═══ Provided records ═══
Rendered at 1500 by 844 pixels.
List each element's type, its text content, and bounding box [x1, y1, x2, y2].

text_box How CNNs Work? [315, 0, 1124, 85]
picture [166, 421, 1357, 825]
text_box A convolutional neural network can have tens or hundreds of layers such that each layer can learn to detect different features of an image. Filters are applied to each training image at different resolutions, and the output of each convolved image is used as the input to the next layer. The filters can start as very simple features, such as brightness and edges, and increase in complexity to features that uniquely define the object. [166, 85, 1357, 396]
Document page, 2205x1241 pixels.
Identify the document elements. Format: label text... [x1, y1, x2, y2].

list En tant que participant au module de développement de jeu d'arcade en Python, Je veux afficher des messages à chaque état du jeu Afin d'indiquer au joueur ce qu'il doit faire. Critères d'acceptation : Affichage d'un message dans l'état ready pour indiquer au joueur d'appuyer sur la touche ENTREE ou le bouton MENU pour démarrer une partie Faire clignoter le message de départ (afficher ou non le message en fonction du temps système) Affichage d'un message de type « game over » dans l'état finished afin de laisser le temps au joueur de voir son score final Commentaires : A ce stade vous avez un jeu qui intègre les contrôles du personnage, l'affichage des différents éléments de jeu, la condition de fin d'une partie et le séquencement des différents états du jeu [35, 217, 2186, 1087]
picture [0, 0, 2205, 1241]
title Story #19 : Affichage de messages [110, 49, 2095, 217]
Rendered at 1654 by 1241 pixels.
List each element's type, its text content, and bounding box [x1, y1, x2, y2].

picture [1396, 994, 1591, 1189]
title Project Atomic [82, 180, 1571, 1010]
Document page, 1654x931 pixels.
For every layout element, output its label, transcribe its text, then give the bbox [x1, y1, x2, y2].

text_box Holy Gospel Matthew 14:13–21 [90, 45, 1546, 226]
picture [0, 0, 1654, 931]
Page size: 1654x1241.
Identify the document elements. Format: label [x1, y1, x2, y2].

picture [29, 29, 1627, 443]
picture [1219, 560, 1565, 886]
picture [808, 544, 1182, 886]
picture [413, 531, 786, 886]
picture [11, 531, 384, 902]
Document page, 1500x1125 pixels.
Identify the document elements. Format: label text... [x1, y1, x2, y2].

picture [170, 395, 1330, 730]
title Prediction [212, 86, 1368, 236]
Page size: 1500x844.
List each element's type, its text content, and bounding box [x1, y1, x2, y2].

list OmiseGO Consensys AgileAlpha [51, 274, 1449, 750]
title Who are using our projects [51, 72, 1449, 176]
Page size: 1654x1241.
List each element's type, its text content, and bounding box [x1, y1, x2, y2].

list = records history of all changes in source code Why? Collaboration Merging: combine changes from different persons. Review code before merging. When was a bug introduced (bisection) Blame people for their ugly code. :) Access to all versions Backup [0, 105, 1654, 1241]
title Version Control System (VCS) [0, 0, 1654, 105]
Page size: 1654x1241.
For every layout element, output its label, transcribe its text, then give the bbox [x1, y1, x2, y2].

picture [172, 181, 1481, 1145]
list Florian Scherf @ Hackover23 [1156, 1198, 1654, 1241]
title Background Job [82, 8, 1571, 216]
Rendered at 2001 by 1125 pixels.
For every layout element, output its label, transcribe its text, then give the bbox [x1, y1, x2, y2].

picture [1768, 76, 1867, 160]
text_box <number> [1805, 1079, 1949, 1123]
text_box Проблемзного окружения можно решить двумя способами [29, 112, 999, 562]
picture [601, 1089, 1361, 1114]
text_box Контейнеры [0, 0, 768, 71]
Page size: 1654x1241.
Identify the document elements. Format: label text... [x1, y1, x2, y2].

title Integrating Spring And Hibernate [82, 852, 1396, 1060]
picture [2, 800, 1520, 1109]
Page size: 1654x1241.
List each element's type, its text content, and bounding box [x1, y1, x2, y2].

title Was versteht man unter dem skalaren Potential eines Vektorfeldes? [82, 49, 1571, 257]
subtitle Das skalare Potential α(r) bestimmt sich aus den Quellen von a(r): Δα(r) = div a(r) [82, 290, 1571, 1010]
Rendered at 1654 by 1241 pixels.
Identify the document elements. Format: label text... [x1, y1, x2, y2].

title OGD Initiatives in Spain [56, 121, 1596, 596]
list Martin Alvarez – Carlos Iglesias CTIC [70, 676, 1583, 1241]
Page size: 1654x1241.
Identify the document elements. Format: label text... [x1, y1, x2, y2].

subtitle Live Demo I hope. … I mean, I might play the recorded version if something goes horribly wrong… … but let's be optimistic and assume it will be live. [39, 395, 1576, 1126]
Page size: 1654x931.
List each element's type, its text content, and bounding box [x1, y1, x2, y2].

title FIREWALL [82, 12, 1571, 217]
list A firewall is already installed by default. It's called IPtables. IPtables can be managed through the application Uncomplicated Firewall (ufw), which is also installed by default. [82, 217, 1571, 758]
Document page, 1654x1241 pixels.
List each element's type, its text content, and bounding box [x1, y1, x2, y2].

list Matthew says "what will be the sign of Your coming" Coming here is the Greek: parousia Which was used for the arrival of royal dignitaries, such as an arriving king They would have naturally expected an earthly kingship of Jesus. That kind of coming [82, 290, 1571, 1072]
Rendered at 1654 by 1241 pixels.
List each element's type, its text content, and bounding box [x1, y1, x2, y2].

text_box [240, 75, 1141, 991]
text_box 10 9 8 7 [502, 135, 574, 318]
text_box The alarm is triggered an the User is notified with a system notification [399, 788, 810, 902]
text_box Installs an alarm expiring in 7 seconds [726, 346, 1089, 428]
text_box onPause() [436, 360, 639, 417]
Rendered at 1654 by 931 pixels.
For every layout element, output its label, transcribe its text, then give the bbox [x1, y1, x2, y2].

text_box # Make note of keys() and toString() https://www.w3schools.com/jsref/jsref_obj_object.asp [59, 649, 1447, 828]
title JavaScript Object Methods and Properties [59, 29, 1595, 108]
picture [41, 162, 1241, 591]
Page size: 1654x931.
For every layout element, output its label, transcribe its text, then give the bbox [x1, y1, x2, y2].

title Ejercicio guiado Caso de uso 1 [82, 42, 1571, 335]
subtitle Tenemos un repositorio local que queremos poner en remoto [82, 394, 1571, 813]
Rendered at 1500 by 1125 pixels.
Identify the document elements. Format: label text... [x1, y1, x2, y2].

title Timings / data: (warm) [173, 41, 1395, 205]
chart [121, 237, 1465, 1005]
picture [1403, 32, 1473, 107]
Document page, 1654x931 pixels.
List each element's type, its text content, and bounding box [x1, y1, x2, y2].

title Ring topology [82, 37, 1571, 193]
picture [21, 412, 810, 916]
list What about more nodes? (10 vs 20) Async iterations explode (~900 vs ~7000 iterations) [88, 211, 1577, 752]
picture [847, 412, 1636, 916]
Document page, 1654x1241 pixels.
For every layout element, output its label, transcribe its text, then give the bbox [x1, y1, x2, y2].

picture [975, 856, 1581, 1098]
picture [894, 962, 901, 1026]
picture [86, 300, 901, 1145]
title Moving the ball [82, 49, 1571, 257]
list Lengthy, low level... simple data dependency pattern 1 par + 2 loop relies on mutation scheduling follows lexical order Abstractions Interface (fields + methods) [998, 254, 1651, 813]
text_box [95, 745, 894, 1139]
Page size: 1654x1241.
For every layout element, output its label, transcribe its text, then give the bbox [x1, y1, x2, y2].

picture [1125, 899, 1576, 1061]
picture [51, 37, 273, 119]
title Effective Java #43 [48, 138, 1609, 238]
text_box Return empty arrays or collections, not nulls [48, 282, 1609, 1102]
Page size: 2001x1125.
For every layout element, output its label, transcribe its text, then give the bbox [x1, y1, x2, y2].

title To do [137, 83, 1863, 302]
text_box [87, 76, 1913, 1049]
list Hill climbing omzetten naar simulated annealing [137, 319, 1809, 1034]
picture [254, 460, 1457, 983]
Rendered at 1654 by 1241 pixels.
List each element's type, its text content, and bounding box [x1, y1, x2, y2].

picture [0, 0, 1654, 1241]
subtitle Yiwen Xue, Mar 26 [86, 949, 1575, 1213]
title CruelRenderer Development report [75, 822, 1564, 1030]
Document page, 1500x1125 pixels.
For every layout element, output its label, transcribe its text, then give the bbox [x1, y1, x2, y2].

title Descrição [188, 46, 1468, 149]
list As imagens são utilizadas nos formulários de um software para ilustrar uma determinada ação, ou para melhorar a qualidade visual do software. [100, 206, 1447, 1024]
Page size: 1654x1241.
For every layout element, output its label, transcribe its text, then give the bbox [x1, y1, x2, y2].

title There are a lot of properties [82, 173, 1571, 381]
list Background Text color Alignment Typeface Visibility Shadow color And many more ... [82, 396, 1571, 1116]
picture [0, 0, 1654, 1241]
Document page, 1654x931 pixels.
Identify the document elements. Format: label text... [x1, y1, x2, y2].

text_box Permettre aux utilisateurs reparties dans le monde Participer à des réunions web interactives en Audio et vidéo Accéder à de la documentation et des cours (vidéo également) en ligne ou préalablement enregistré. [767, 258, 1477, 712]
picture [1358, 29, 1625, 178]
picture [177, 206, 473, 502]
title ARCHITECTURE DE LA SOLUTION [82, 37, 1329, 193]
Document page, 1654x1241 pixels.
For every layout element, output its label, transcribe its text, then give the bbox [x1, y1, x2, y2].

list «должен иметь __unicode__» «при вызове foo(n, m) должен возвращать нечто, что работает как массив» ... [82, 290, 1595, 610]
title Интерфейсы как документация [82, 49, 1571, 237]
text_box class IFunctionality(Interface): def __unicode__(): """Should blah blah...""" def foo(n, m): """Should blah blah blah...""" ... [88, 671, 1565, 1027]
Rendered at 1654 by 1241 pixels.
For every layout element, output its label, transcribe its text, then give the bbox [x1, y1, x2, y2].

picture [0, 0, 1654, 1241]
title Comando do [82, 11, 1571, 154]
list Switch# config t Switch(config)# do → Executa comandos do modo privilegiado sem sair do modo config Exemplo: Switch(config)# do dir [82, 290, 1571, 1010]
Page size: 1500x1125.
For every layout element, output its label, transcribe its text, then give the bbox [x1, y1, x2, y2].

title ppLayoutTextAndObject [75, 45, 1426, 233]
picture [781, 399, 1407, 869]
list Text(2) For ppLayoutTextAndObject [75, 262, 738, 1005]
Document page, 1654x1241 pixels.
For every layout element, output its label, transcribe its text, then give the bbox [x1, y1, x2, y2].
═══
**Work to complete**
Retype the stretch of the listing from the line containing "Page size: 2001x1125." through the line containing "list As imagens", word for word.

**Full answer**
Page size: 2001x1125.
For every layout element, output its label, transcribe its text, then give the bbox [x1, y1, x2, y2].

title To do [137, 83, 1863, 302]
text_box [87, 76, 1913, 1049]
list Hill climbing omzetten naar simulated annealing [137, 319, 1809, 1034]
picture [254, 460, 1457, 983]
Rendered at 1654 by 1241 pixels.
List each element's type, its text content, and bounding box [x1, y1, x2, y2].

picture [0, 0, 1654, 1241]
subtitle Yiwen Xue, Mar 26 [86, 949, 1575, 1213]
title CruelRenderer Development report [75, 822, 1564, 1030]
Document page, 1500x1125 pixels.
For every layout element, output its label, transcribe its text, then give the bbox [x1, y1, x2, y2].

title Descrição [188, 46, 1468, 149]
list As imagens são utilizadas nos formulários de um software para ilustrar uma determinada ação, ou para melhorar a qualidade visual do software. [100, 206, 1447, 1024]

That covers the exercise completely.